> Directions:
Your job is to print, exactly, the lines in the data below from the line with "73: (195, 165, 8.03)" through the line with "0: (243, 147, 9.01)", both included, and to omit any picture.

Dataset entries:
┌────────

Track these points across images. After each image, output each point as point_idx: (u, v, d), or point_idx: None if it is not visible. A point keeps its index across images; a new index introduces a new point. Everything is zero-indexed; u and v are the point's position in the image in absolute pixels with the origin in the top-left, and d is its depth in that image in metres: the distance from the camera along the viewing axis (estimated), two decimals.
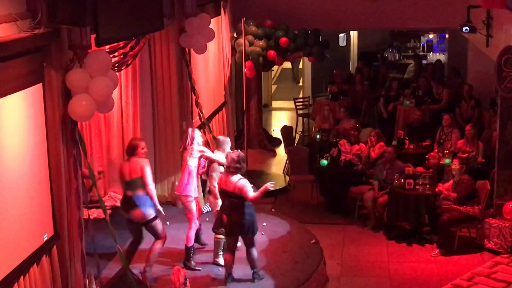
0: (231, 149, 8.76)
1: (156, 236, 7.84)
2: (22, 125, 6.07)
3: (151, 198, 7.72)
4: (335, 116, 14.03)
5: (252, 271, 8.19)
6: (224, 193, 8.08)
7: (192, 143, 8.52)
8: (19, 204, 6.04)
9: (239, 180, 7.89)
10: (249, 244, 8.14)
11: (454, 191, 9.91)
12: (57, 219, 6.65)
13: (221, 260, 8.48)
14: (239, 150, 8.37)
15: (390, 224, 10.55)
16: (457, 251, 9.80)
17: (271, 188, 7.98)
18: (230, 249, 8.17)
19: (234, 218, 7.95)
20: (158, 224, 7.80)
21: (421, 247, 10.07)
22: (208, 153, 8.61)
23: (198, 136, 8.59)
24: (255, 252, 8.18)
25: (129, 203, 7.71)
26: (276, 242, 9.33)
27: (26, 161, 6.14)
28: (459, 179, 9.94)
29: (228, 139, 8.91)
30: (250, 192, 7.87)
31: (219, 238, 8.55)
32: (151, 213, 7.70)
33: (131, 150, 7.82)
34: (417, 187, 10.24)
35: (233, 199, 7.92)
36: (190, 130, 8.67)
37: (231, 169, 7.95)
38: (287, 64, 19.50)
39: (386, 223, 10.62)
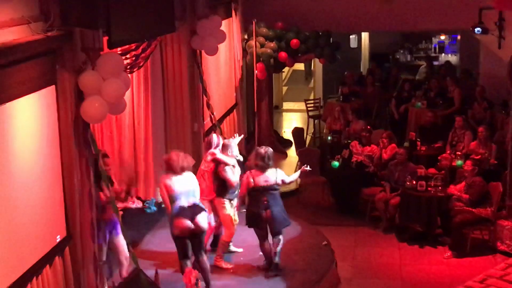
0: (240, 150, 8.91)
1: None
2: (35, 126, 6.11)
3: None
4: (346, 117, 14.02)
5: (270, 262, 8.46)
6: (260, 189, 8.27)
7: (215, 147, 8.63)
8: (32, 205, 6.07)
9: (277, 172, 8.39)
10: (276, 234, 8.44)
11: (466, 193, 9.87)
12: (69, 220, 6.68)
13: (222, 263, 8.51)
14: (268, 148, 8.57)
15: (402, 226, 10.52)
16: (470, 253, 9.76)
17: (308, 169, 8.67)
18: (263, 239, 8.46)
19: (276, 210, 8.32)
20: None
21: (433, 249, 10.04)
22: (219, 155, 8.65)
23: (218, 139, 8.75)
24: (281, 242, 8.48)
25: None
26: (287, 244, 9.29)
27: (39, 162, 6.17)
28: (471, 181, 9.89)
29: (231, 143, 8.88)
30: (289, 177, 8.58)
31: (225, 241, 8.57)
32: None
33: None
34: (429, 188, 10.21)
35: (273, 192, 8.32)
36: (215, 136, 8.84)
37: (263, 165, 8.32)
38: (298, 66, 19.50)
39: (398, 225, 10.59)
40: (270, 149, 8.46)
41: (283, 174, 8.51)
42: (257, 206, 8.33)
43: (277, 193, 8.41)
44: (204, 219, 7.78)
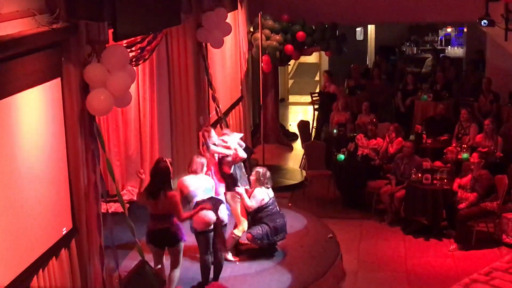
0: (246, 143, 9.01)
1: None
2: (40, 119, 6.12)
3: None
4: (352, 110, 14.00)
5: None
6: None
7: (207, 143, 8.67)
8: (39, 198, 6.09)
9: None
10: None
11: (472, 187, 9.83)
12: (75, 213, 6.70)
13: (229, 256, 8.55)
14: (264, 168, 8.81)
15: (407, 219, 10.51)
16: (475, 246, 9.75)
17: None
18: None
19: None
20: None
21: (438, 242, 10.03)
22: (219, 150, 8.68)
23: (214, 136, 8.76)
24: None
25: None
26: (293, 237, 9.32)
27: (44, 155, 6.19)
28: (477, 174, 9.87)
29: (233, 135, 9.06)
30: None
31: (235, 235, 8.61)
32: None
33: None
34: (435, 181, 10.19)
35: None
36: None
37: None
38: (304, 59, 19.48)
39: (403, 218, 10.58)
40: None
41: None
42: None
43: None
44: (225, 212, 7.84)
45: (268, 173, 8.69)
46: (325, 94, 15.08)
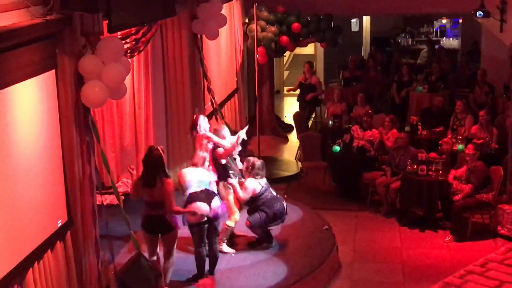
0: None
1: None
2: (35, 111, 6.09)
3: None
4: (347, 102, 13.99)
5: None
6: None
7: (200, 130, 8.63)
8: (33, 190, 6.08)
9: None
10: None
11: (467, 178, 9.84)
12: (70, 205, 6.68)
13: (224, 247, 8.55)
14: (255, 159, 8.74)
15: (403, 210, 10.52)
16: (470, 237, 9.77)
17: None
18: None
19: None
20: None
21: (434, 233, 10.05)
22: (214, 138, 8.67)
23: (204, 122, 8.72)
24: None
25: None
26: (288, 228, 9.33)
27: (39, 147, 6.17)
28: (472, 166, 9.87)
29: (223, 126, 9.15)
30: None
31: (228, 226, 8.60)
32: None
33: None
34: (430, 173, 10.20)
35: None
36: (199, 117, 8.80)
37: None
38: (300, 50, 19.47)
39: (399, 209, 10.60)
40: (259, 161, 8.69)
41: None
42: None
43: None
44: (218, 204, 7.84)
45: (258, 164, 8.61)
46: (305, 85, 14.97)
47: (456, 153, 11.07)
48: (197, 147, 8.61)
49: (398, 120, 12.15)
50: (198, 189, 7.79)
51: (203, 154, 8.16)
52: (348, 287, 8.61)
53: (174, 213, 7.36)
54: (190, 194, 7.75)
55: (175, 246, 7.56)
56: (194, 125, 8.74)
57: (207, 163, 8.16)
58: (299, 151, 13.05)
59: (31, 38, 5.84)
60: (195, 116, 8.99)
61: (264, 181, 8.65)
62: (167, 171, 7.54)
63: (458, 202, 9.75)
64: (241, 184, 8.58)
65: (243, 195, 8.48)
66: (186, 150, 10.37)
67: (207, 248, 7.87)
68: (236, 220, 8.69)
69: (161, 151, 7.36)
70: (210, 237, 7.85)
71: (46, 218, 6.31)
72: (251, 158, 8.73)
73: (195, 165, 8.03)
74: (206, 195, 7.76)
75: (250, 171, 8.57)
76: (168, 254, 7.53)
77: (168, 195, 7.22)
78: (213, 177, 8.19)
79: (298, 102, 15.40)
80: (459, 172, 10.01)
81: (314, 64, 16.78)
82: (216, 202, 7.81)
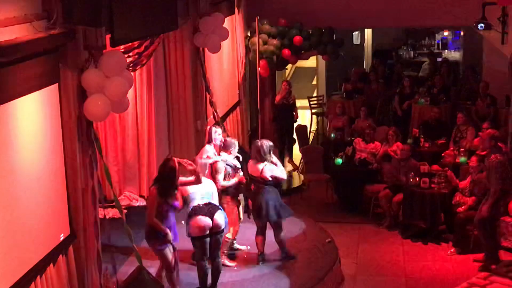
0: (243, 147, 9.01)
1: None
2: (38, 125, 6.10)
3: None
4: (349, 114, 14.00)
5: (281, 251, 8.75)
6: (251, 178, 8.58)
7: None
8: (36, 204, 6.07)
9: (264, 167, 8.46)
10: (275, 227, 8.63)
11: (471, 190, 9.81)
12: (73, 218, 6.67)
13: (226, 261, 8.55)
14: (265, 141, 8.67)
15: (405, 223, 10.51)
16: (473, 249, 9.74)
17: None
18: (259, 231, 8.70)
19: (256, 202, 8.55)
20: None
21: (437, 246, 10.03)
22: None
23: (216, 135, 8.77)
24: (282, 234, 8.68)
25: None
26: (291, 241, 9.31)
27: (42, 161, 6.17)
28: (476, 178, 9.85)
29: (235, 142, 8.90)
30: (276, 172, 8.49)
31: (228, 239, 8.59)
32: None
33: None
34: (433, 185, 10.20)
35: (258, 184, 8.47)
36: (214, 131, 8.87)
37: (257, 158, 8.53)
38: (301, 63, 19.51)
39: (401, 221, 10.58)
40: (267, 144, 8.59)
41: (270, 169, 8.51)
42: (249, 193, 8.74)
43: (268, 187, 8.51)
44: (221, 217, 7.79)
45: (269, 144, 8.60)
46: (282, 107, 14.04)
47: (459, 166, 11.05)
48: (197, 157, 8.60)
49: (400, 132, 12.15)
50: (201, 202, 7.78)
51: (204, 161, 8.09)
52: None
53: (151, 224, 7.29)
54: (193, 207, 7.74)
55: (169, 259, 7.41)
56: (210, 138, 8.79)
57: (206, 170, 8.08)
58: (301, 164, 13.05)
59: (34, 52, 5.85)
60: (208, 127, 8.98)
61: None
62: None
63: (461, 214, 9.73)
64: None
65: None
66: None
67: (211, 261, 7.85)
68: (236, 232, 8.68)
69: (175, 163, 7.32)
70: (213, 251, 7.83)
71: (49, 231, 6.30)
72: (259, 142, 8.71)
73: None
74: (209, 209, 7.74)
75: (261, 155, 8.55)
76: (163, 265, 7.52)
77: (150, 204, 7.24)
78: (214, 188, 8.16)
79: (276, 125, 14.21)
80: (463, 184, 10.00)
81: (316, 76, 16.77)
82: (219, 215, 7.79)
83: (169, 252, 7.36)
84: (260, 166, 8.52)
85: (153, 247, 7.42)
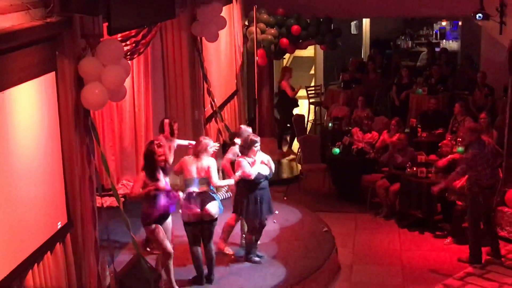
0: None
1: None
2: (35, 113, 6.10)
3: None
4: (350, 104, 13.98)
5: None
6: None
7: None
8: (33, 192, 6.08)
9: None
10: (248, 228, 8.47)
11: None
12: (70, 207, 6.69)
13: (225, 248, 8.66)
14: (252, 135, 8.45)
15: (402, 212, 10.53)
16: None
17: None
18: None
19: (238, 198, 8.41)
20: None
21: (433, 235, 10.05)
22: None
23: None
24: (250, 237, 8.44)
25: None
26: (288, 230, 9.34)
27: (39, 149, 6.17)
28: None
29: (249, 129, 8.93)
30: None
31: (231, 225, 8.68)
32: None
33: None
34: (430, 175, 10.21)
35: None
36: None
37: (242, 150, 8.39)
38: (299, 52, 19.51)
39: (398, 211, 10.60)
40: (251, 138, 8.31)
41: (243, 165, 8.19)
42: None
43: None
44: (214, 207, 7.76)
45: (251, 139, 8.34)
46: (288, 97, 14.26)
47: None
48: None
49: None
50: (197, 189, 7.77)
51: (206, 141, 7.95)
52: None
53: (131, 196, 7.43)
54: (188, 193, 7.72)
55: (161, 241, 7.41)
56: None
57: (210, 150, 7.96)
58: (298, 153, 13.06)
59: (31, 40, 5.85)
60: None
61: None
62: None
63: (459, 205, 9.71)
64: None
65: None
66: (186, 152, 10.37)
67: (204, 249, 7.90)
68: (237, 218, 8.69)
69: (154, 147, 7.34)
70: (204, 239, 7.86)
71: (46, 220, 6.31)
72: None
73: (197, 153, 7.87)
74: (202, 198, 7.71)
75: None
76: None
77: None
78: (214, 168, 7.89)
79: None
80: (459, 184, 9.88)
81: (314, 66, 16.79)
82: (212, 205, 7.74)
83: (160, 232, 7.36)
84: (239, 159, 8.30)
85: (144, 229, 7.50)
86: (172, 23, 9.86)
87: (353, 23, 19.38)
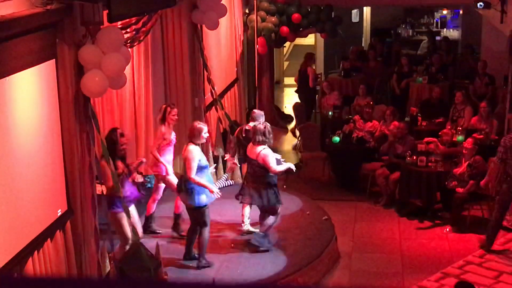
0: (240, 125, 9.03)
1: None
2: (35, 101, 6.10)
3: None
4: (347, 93, 13.97)
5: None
6: (248, 160, 8.47)
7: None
8: (33, 179, 6.09)
9: (262, 150, 8.21)
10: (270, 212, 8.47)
11: (470, 174, 9.80)
12: (70, 194, 6.69)
13: (250, 227, 8.91)
14: (266, 123, 8.57)
15: (402, 201, 10.54)
16: (469, 228, 9.79)
17: (294, 170, 8.58)
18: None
19: (255, 187, 8.31)
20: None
21: (433, 224, 10.07)
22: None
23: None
24: (271, 220, 8.44)
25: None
26: (288, 219, 9.36)
27: (39, 137, 6.17)
28: (473, 160, 9.80)
29: (262, 112, 9.30)
30: (273, 164, 8.17)
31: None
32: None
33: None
34: (430, 164, 10.21)
35: (256, 168, 8.28)
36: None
37: (257, 140, 8.30)
38: (300, 41, 19.50)
39: (398, 200, 10.62)
40: (269, 126, 8.50)
41: (268, 157, 8.22)
42: (245, 176, 8.74)
43: (260, 171, 8.25)
44: (188, 197, 7.95)
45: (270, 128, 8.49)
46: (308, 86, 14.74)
47: (456, 144, 11.03)
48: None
49: (398, 111, 12.14)
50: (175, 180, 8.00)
51: (200, 125, 8.06)
52: (347, 278, 8.63)
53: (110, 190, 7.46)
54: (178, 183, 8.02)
55: (122, 228, 7.45)
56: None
57: (204, 135, 8.04)
58: (298, 142, 13.06)
59: (31, 27, 5.83)
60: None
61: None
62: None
63: (459, 194, 9.72)
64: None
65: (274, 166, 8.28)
66: (186, 139, 10.36)
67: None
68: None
69: (116, 135, 7.45)
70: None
71: (46, 207, 6.32)
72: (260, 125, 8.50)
73: (191, 138, 8.04)
74: (186, 188, 7.88)
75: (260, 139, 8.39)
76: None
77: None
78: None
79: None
80: (458, 171, 9.92)
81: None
82: (184, 196, 7.91)
83: (123, 218, 7.35)
84: (259, 148, 8.29)
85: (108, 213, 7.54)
86: (173, 11, 9.83)
87: (354, 12, 19.32)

└────────

> Result of this task:
73: (195, 165, 8.03)
74: (206, 195, 7.76)
75: (250, 171, 8.57)
76: (168, 254, 7.53)
77: (168, 195, 7.22)
78: (213, 177, 8.19)
79: (298, 102, 15.40)
80: (459, 172, 10.01)
81: (314, 64, 16.78)
82: (216, 202, 7.81)
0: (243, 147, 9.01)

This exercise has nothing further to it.